Brutal

[Eric Finley]

Heh. Keterys, if you're going to make a die from scratch, make it specific; it's not like you're going to use it for anything except your d12b1 weapon, anyway. So label it 2-12 instead of 1-11, and engrave the cone ends with cool runes or pictures of the weapon or something.

Betcha you could do one for ~$5 in plastic or ~$25 in steel via Shapeways.com.

 

[eamon]

1d4+1d6+2 has the exact same average as 2d6b1, but a slightly different distribution.

1d4+1d6+2 has:
0.21 - 8
0.17 - 9
0.13 - 10
0.08 - 11
0.04 - 12

2d6b1 has:
0.17 - 8
0.14 - 9
0.11 - 10
0.08 - 11
0.06 - 12

Something's wrong with those calculations - 2d6b1 has precisely a 1 in 25 chance of rolling 12; which is 0.04. How did you make these calculations?

The damage distribution of 2d6b1 is very very similar to that of 1d4+1d6+2. It's not worth splitting hairs here; you can use 1d6+1d4+2 instead of 2d6b1 without impacting game balance ;-).

 

[Elric]

1d6, brutal 1 gives the same average as "1d6, if the die roll is below 3, it becomes 3." So that's a good solution for 2d6, brutal 1.

 

[keterys]

Yeah, d6b1 -> d6 where 1s and 2s become 3s work (3 added divided by 6), as does 1d10b2 where 1-4 becomes 5 (10 added, divide by 10). But after that it's less convenient.

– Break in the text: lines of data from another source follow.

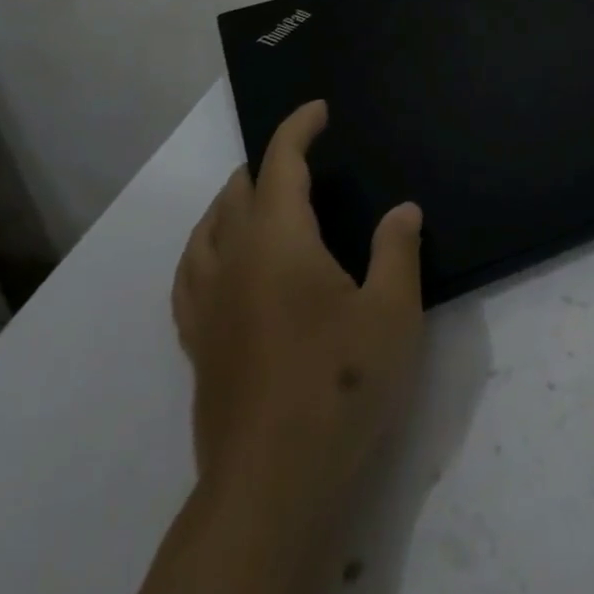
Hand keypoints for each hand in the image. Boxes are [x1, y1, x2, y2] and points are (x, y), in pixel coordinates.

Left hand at [172, 99, 424, 522]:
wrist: (272, 484)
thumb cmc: (339, 386)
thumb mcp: (391, 314)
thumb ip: (398, 251)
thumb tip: (404, 209)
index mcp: (278, 240)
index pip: (281, 162)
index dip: (298, 128)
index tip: (318, 110)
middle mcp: (234, 258)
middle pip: (239, 190)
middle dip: (269, 162)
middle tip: (303, 157)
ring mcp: (208, 302)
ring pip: (207, 227)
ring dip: (233, 199)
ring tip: (257, 194)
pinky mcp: (198, 342)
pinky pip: (189, 273)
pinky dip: (204, 246)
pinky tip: (218, 259)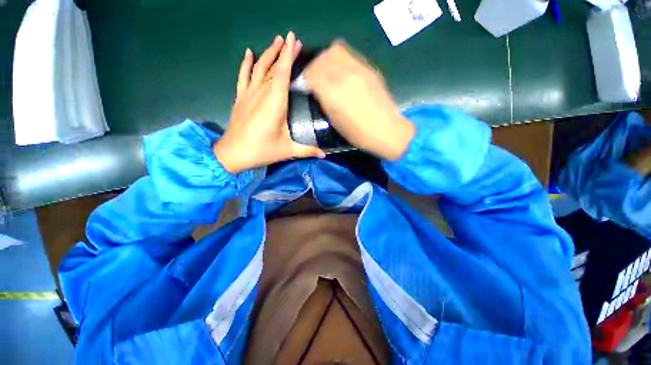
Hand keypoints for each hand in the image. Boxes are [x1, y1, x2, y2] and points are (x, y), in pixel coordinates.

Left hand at [213, 32, 324, 173]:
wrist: (233, 154)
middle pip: (273, 67)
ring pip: (259, 68)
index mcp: (275, 102)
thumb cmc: (263, 151)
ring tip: (276, 41)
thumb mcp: (288, 150)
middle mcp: (262, 93)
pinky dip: (246, 64)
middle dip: (283, 52)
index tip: (293, 38)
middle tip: (292, 40)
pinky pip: (243, 76)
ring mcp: (249, 94)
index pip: (283, 73)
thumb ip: (308, 150)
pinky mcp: (240, 98)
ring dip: (268, 54)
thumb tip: (324, 155)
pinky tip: (248, 53)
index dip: (288, 55)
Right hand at [304, 41, 414, 160]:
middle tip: (316, 76)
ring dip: (327, 58)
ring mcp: (359, 69)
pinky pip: (349, 55)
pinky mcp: (369, 68)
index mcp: (333, 93)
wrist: (386, 130)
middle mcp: (344, 76)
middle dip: (315, 65)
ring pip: (335, 49)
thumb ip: (324, 100)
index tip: (307, 84)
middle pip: (322, 57)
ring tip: (329, 71)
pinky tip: (343, 72)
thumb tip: (317, 87)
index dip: (306, 77)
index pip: (311, 72)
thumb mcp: (335, 120)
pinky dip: (340, 59)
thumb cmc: (358, 133)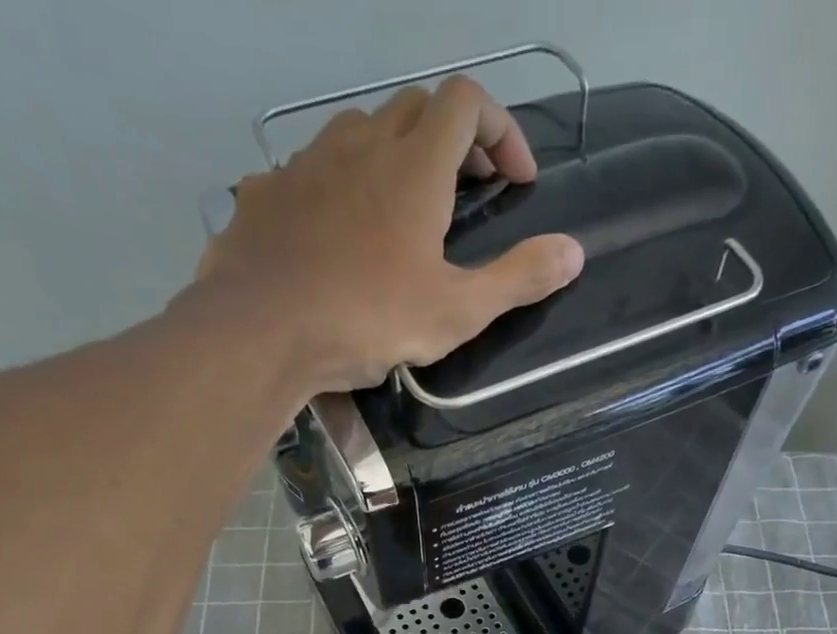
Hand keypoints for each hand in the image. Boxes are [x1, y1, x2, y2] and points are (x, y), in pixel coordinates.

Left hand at [191, 77, 584, 395]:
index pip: (467, 102)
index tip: (516, 181)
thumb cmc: (369, 320)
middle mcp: (362, 143)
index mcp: (415, 165)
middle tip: (470, 192)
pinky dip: (342, 185)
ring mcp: (308, 161)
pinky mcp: (269, 191)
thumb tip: (574, 252)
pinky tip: (340, 231)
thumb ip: (517, 280)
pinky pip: (313, 169)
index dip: (501, 129)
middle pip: (417, 109)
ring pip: (361, 131)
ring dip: (395, 155)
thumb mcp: (456, 311)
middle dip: (454, 141)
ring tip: (405, 211)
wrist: (262, 329)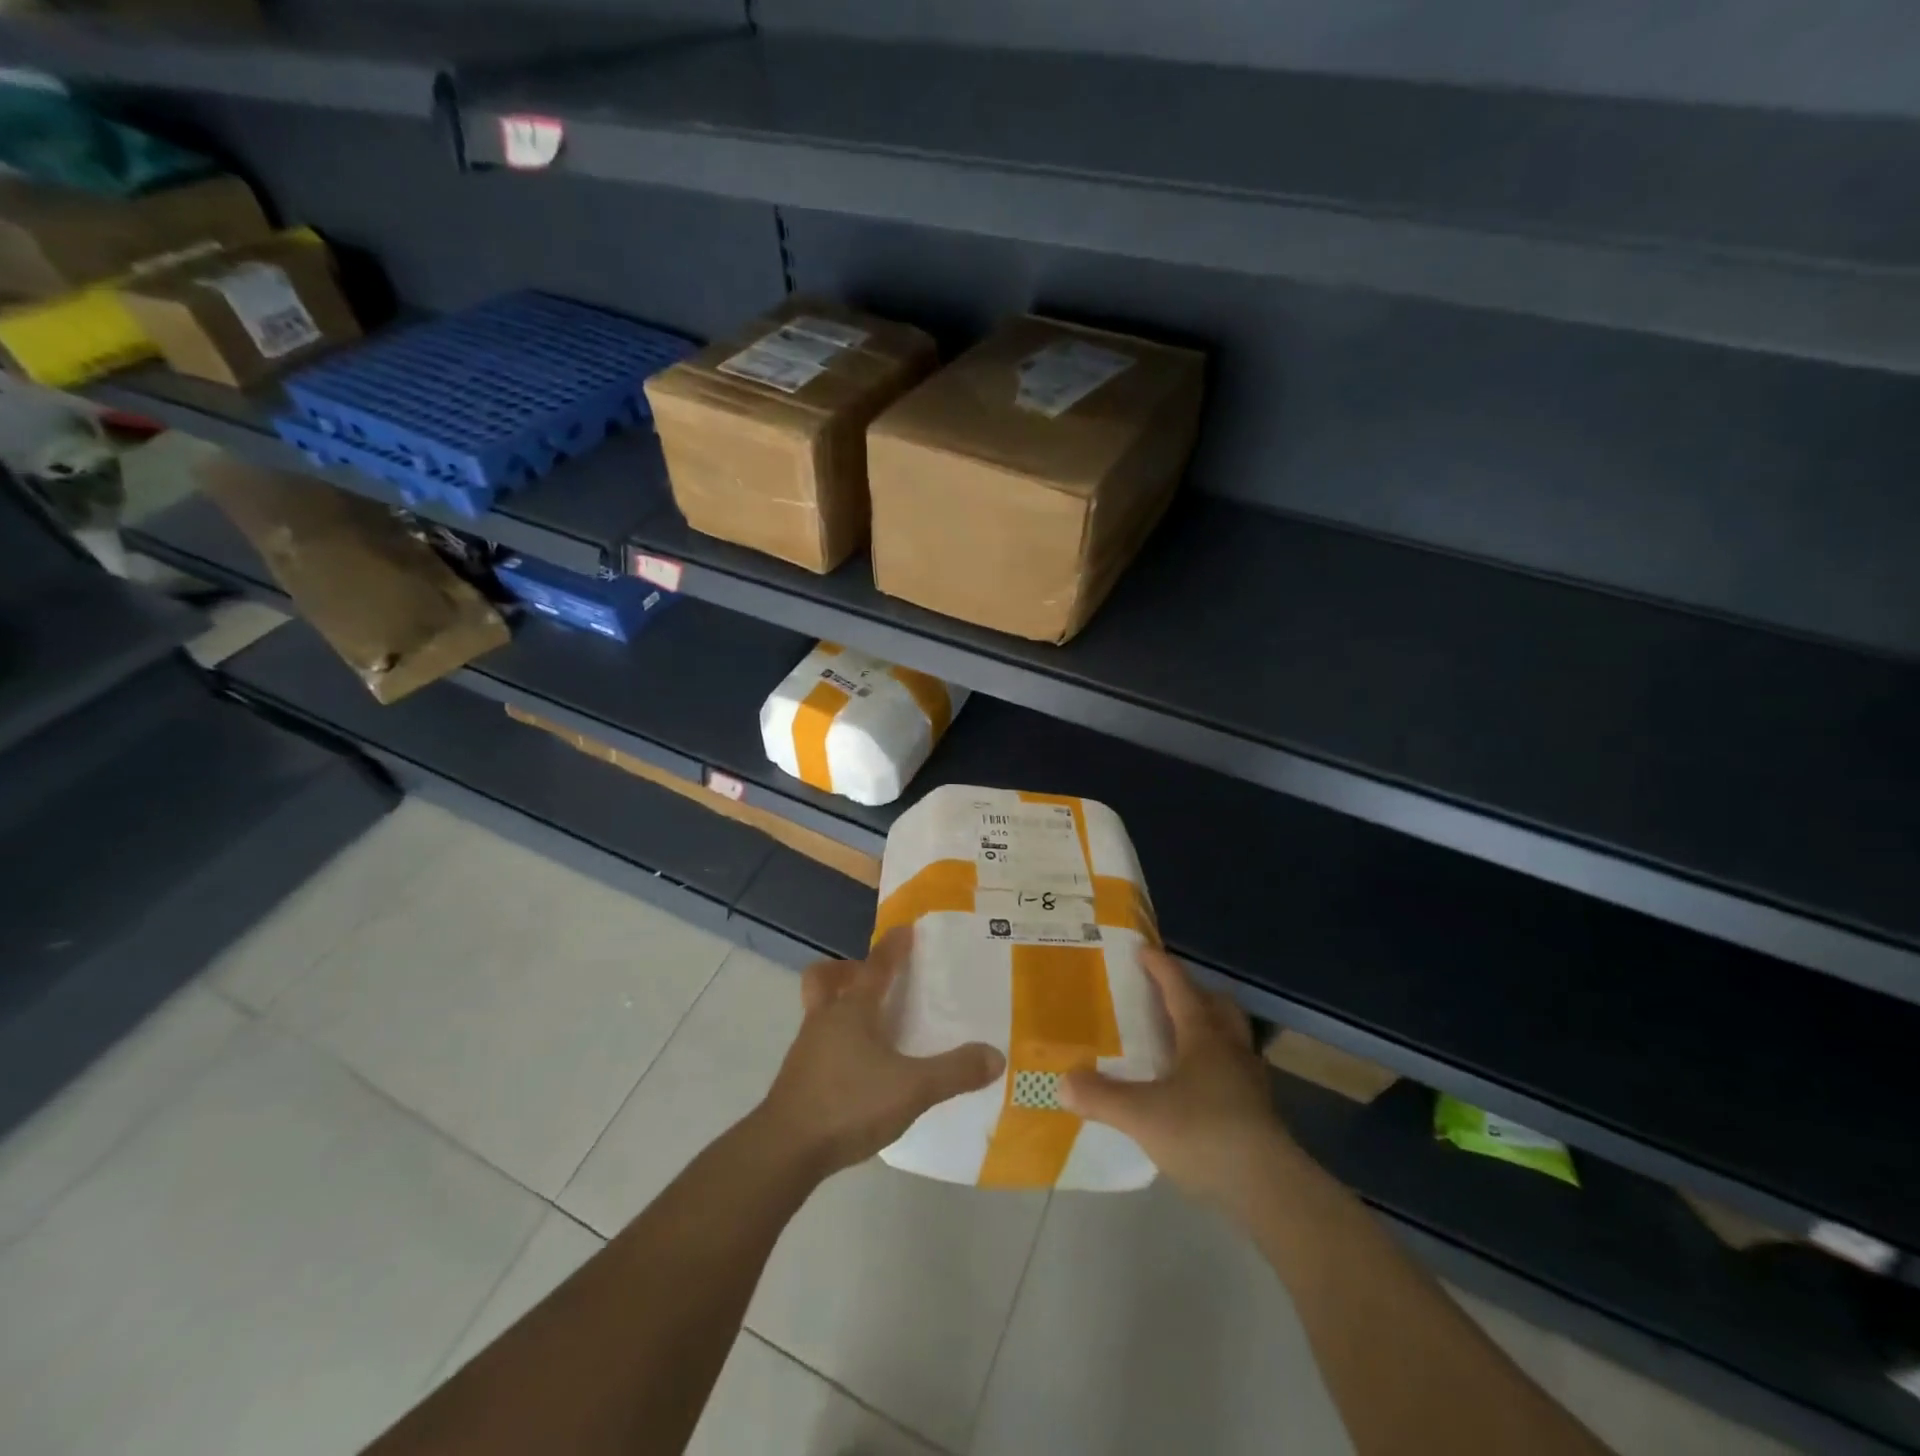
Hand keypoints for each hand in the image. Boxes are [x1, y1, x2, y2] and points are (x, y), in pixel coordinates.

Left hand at [756, 927, 1004, 1179]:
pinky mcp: (797, 1079)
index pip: (876, 967)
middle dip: (845, 970)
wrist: (785, 1150)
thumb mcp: (912, 1089)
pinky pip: (818, 1044)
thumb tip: (995, 1056)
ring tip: (871, 1027)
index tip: (904, 929)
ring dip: (840, 1007)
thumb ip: (954, 1072)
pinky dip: (837, 1043)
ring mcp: (806, 1050)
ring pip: (819, 1011)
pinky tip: (858, 1069)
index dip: (892, 947)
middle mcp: (825, 1020)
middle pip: (824, 979)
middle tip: (869, 978)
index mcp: (852, 1011)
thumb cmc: (849, 1104)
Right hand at [1061, 947, 1295, 1210]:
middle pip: (1217, 1005)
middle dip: (1194, 992)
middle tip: (1167, 994)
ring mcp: (1249, 1080)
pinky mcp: (1258, 1111)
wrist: (1269, 1188)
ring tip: (1180, 1039)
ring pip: (1230, 1037)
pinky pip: (1234, 1071)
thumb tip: (1063, 1082)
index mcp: (1202, 1035)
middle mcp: (1229, 1048)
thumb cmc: (1204, 1133)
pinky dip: (1215, 1066)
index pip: (1179, 987)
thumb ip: (1101, 1097)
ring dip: (1209, 1029)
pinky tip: (1196, 1087)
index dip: (1160, 966)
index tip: (1143, 949)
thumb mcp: (1141, 1115)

That artificer paragon path that makes everyone in the party start randomly acquiring brutal still makes me wish for a different solution, but ah well.

 

[Blackbrrd]

d6b1 is effectively 2,3,4,5,6 = 20 / 5 = 4 average, in other words, if you turn a 1 into a 4 you get the correct average.

2d6b1 can then be done as all 1's are turned into 4's.

1d10b2 can be done as 1's = 6's and 2's = 7's.

 

[keterys]

Heh. It'd be pretty odd to want to roll a 1 over a 3.